Three hours later, throngs of government opponents crashed
through police roadblocks in a march that quickly escalated
into a melee. Police dispersed one group of about 5,000 by
firing into the crowd, wounding six people and angering
participants in what had begun as a peaceful protest.

Throughout the afternoon, the anti-Aristide crowd swelled
to about 20,000, setting fire to piles of tires, choking
the crumbling streets with thick black smoke and pelting
police with rocks and bottles.

Bursts of police gunfire and screaming sirens put an abrupt
end to the air of celebration that had prevailed earlier.

Most of the unrest played out in the capital as Aristide
flew to the volatile city of Gonaives to deliver a speech
at the site of Haiti's Jan. 1, 1804, proclamation of
independence.

Repeatedly delayed by reports of unrest in the city, the
visit was curtailed after gunshots rang out from among
crowds of demonstrators. State-controlled television failed
to carry the address, instead repeating footage from a
music and dance performance the previous evening.

Throughout the capital, billboards and banners cast
Aristide as the historical equal of Haiti's father of
independence, slave-revolt leader Toussaint Louverture.
"Two men, two centuries, the same vision," read a huge
placard with the president's beaming countenance on one
side and a drawing of Louverture on the other.

Aristide's government spent $15 million on the celebration,
including 200 place settings of china commemorating the
anniversary.

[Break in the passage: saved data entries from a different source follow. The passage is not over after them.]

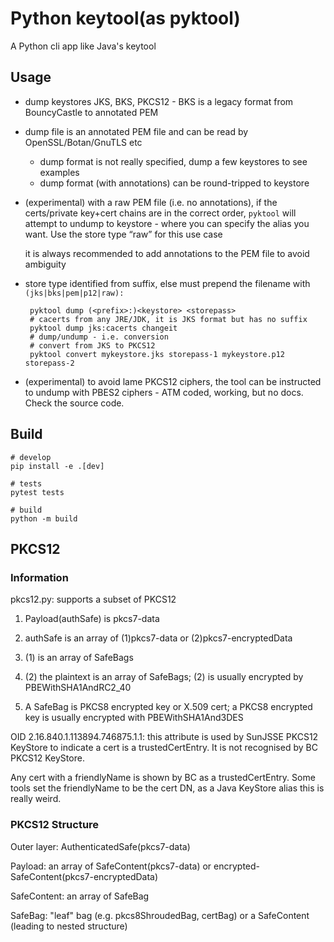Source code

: # Python keytool(as  pyktool)

A Python cli app like Java's  keytool

## Usage

* dump keystores JKS, BKS, PKCS12 - BKS is a legacy format from BouncyCastle to annotated PEM
* dump file is an annotated PEM file and can be read by OpenSSL/Botan/GnuTLS etc
    * dump format is not really specified, dump a few keystores to see examples
    * dump format (with annotations) can be round-tripped to keystore
* (experimental) with a raw PEM file  (i.e. no annotations), if the certs/private key+cert chains
     are in the correct order, `pyktool`
     will attempt to undump to keystore - where you can specify the alias you want. Use the store
     type &ldquo;raw&rdquo; for this use case

     it is always recommended to add annotations to the PEM file to avoid ambiguity

*  store type identified from suffix, else must prepend the filename with `(jks|bks|pem|p12|raw):`

        pyktool dump (<prefix>:)<keystore> <storepass>
        # cacerts from any JRE/JDK, it is JKS format but has no suffix
        pyktool dump jks:cacerts changeit
        # dump/undump - i.e. conversion
        # convert from JKS to PKCS12
        pyktool convert mykeystore.jks storepass-1 mykeystore.p12 storepass-2

* (experimental) to avoid lame PKCS12 ciphers, the tool can be instructed to undump  with
    PBES2 ciphers - ATM coded, working, but no docs. Check the source code.


## Build

    # develop
    pip install -e .[dev]

    # tests
    pytest tests

    # build
    python -m build


## PKCS12

### Information

pkcs12.py: supports a subset of PKCS12

1. Payload(authSafe) is pkcs7-data

2. authSafe is an array of (1)pkcs7-data or (2)pkcs7-encryptedData

3. (1) is an array of SafeBags

4. (2) the plaintext is an array of SafeBags; (2) is usually encrypted by
PBEWithSHA1AndRC2_40

5. A SafeBag is PKCS8 encrypted key or X.509 cert; a PKCS8 encrypted key is usually encrypted with
PBEWithSHA1And3DES

OID 2.16.840.1.113894.746875.1.1: this attribute is used by SunJSSE PKCS12 KeyStore to
indicate a cert is a trustedCertEntry. It is not recognised by BC PKCS12 KeyStore.

Any cert with a friendlyName is shown by BC as a trustedCertEntry. Some tools set the
friendlyName to be the cert DN, as a Java KeyStore alias this is really weird.

### PKCS12 Structure

Outer layer: AuthenticatedSafe(pkcs7-data)

Payload: an array of SafeContent(pkcs7-data)  or encrypted-SafeContent(pkcs7-encryptedData)

SafeContent: an array of SafeBag

SafeBag: "leaf" bag (e.g. pkcs8ShroudedBag, certBag) or a SafeContent (leading to nested structure)
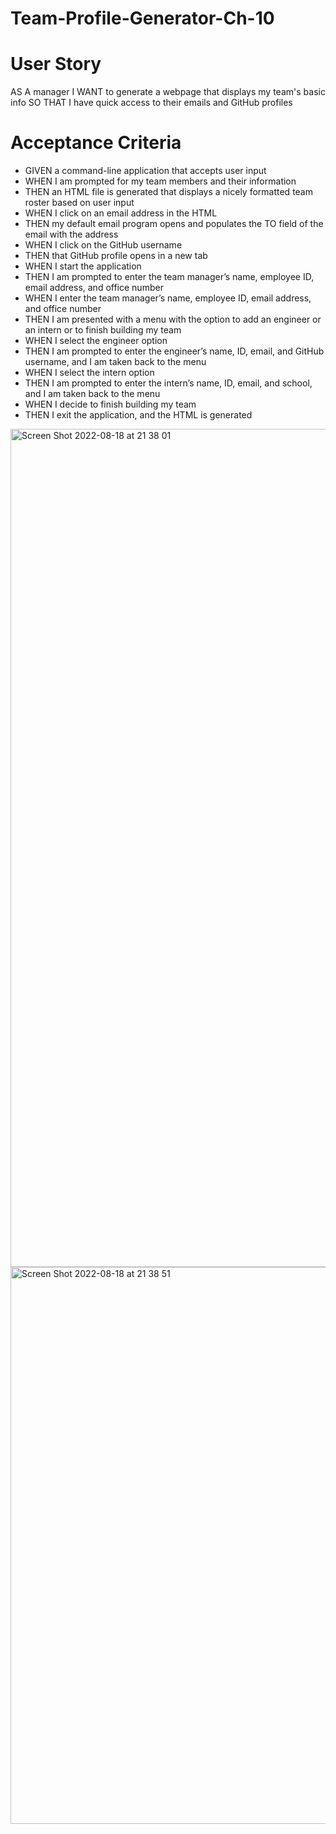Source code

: # Team-Profile-Generator-Ch-10

# User Story
AS A manager
I WANT to generate a webpage that displays my team's basic info
SO THAT I have quick access to their emails and GitHub profiles


# Acceptance Criteria
- GIVEN a command-line application that accepts user input
- WHEN I am prompted for my team members and their information
- THEN an HTML file is generated that displays a nicely formatted team roster based on user input
- WHEN I click on an email address in the HTML
- THEN my default email program opens and populates the TO field of the email with the address
- WHEN I click on the GitHub username
- THEN that GitHub profile opens in a new tab
- WHEN I start the application
- THEN I am prompted to enter the team manager’s name, employee ID, email address, and office number
- WHEN I enter the team manager’s name, employee ID, email address, and office number
- THEN I am presented with a menu with the option to add an engineer or an intern or to finish building my team
- WHEN I select the engineer option
- THEN I am prompted to enter the engineer’s name, ID, email, and GitHub username, and I am taken back to the menu
- WHEN I select the intern option
- THEN I am prompted to enter the intern’s name, ID, email, and school, and I am taken back to the menu
- WHEN I decide to finish building my team
- THEN I exit the application, and the HTML is generated

<img width="1341" alt="Screen Shot 2022-08-18 at 21 38 01" src="https://user-images.githubusercontent.com/105763252/185524033-2992bab0-534d-4ee1-9c00-fe805af1e217.png">


<img width="891" alt="Screen Shot 2022-08-18 at 21 38 51" src="https://user-images.githubusercontent.com/105763252/185524042-1a0fc1b3-b293-45e0-80de-3d7d04394662.png">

But neither the paving of the road to Gonaives
nor the Monument 2004 construction on the palace lawn were
completed in time for the ceremonies.

The mounting unrest and marred celebrations highlighted the
deep divide running through this poorest country of the
Western Hemisphere. Lawyers and jurists have refused to
operate courts in protest of government interference.
Students and teachers have been boycotting classes for
weeks.

Malnutrition afflicts two-thirds of the population, 80
percent are unemployed, and life expectancy has fallen to a
hemispheric low of 49 years. On Monday, the national
parliament will cease to function because deputies'
mandates expire then and the government and rival political
forces have failed to organize new elections.

"Look at this city! There is no work. There is no food. The
people are starving. The streets are filthy and stinking.
This is not my country!" fumed Franz Gilbert, a 54-year-old
mechanic taking part in the march with his wife and adult
children.

The show of solidarity against Aristide drew students,
homemakers, professional people and artists as well as the
moneyed elite and disenfranchised who have long made up the
polarized opposition.

The protest, expected to replay itself today, appeared to
be the largest outpouring of frustration in years.

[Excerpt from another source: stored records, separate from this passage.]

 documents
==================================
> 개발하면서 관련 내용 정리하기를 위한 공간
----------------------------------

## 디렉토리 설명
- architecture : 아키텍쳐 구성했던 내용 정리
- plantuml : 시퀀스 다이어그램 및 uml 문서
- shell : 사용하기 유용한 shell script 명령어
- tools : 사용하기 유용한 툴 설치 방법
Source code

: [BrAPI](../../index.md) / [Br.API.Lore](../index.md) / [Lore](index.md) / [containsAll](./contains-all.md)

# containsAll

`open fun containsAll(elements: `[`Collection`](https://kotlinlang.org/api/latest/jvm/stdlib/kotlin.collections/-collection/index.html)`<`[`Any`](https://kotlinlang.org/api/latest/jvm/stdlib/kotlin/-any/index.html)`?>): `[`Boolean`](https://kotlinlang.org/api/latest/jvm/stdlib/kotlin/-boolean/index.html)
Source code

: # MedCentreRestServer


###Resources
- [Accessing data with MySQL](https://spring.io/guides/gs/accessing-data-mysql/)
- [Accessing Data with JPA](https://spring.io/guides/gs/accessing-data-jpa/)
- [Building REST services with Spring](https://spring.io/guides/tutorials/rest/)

"This is the first time I see all kinds of Haitians taking
part: the rich, the poor, the black, the light-skinned. We
need a change in this country," said Maria, a 24-year-old
computer programmer who feared giving more than her first
name. Like others who skipped the palace pageantry, she
said she saw nothing to celebrate. "We do not have real
liberty. In many ways we are still slaves."